____ Input

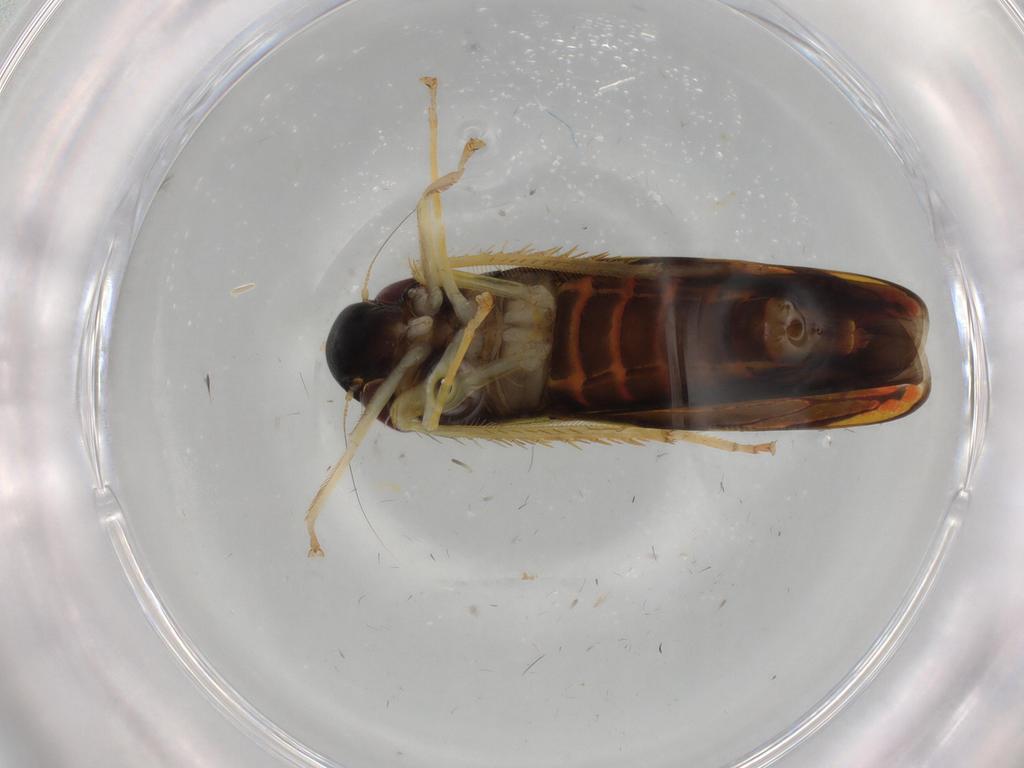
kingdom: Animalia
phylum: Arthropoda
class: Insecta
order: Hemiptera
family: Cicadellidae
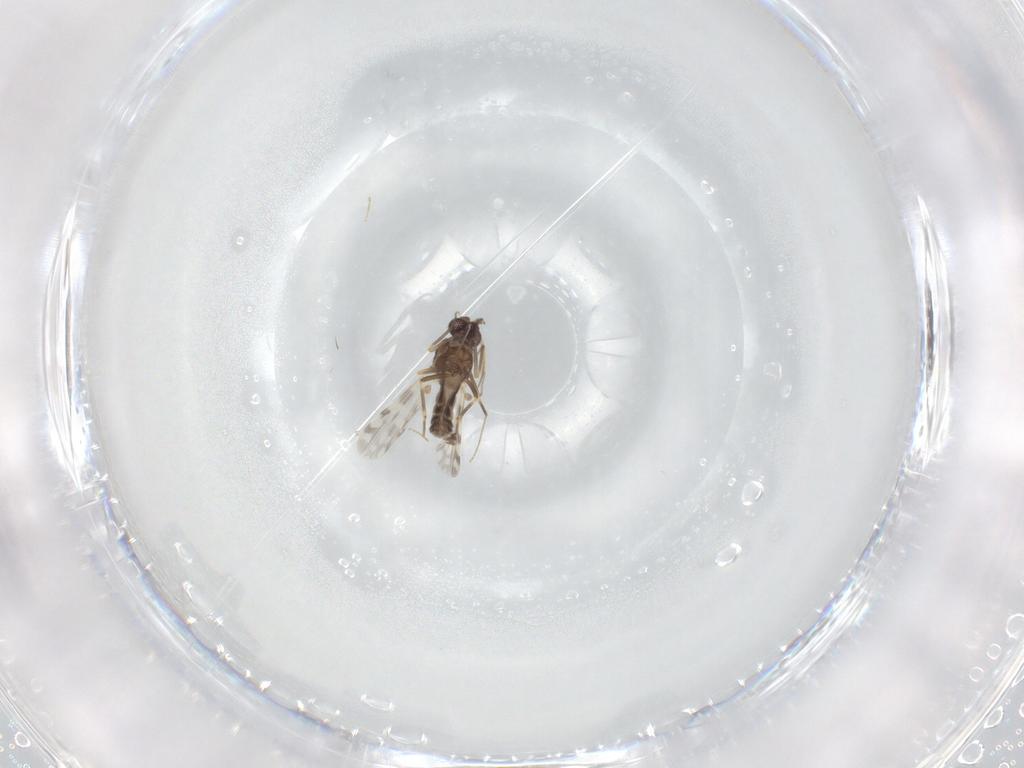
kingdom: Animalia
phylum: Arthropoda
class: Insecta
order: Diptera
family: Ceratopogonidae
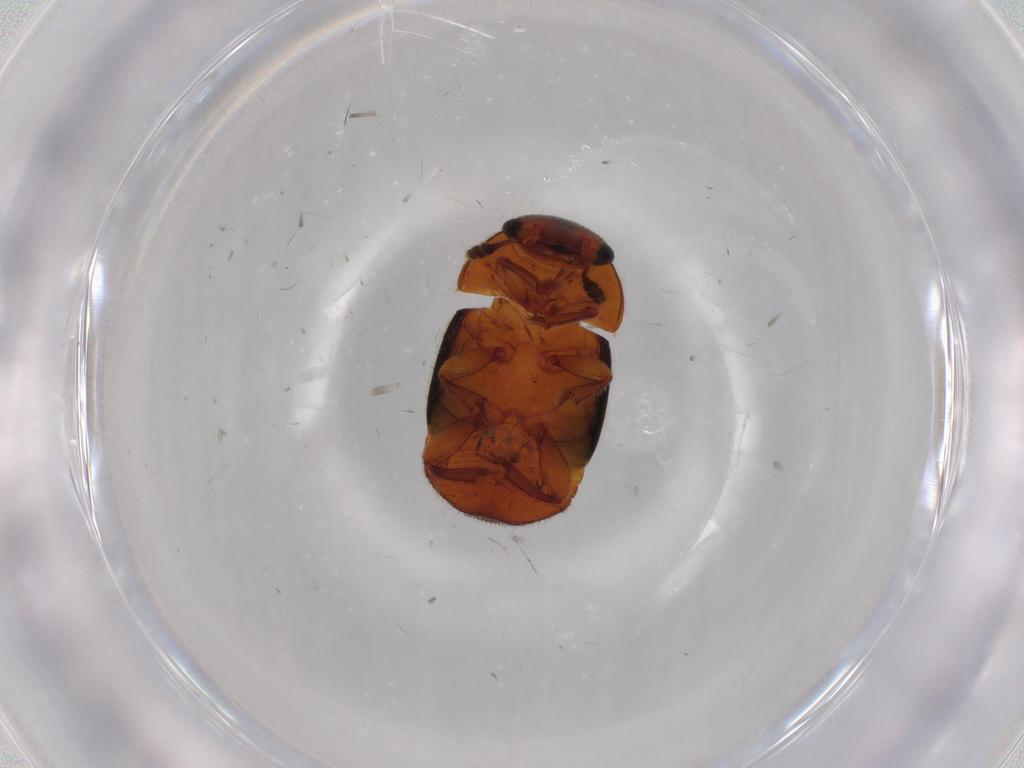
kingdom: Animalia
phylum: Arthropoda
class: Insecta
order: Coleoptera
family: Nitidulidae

________
____ Input

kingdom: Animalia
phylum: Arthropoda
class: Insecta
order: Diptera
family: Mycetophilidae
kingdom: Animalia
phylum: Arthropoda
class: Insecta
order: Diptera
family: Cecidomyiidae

________

Objective:
Copy the records above, beginning at the line that contains "family: Cicadellidae" and continuing through the line that contains "family: Nitidulidae", with both of those lines included. Do not include the pictures in your copy.

Reply to the task:
family: Cicadellidae
kingdom: Animalia
phylum: Arthropoda
class: Insecta
order: Diptera
family: Ceratopogonidae
kingdom: Animalia
phylum: Arthropoda
class: Insecta
order: Coleoptera
family: Nitidulidae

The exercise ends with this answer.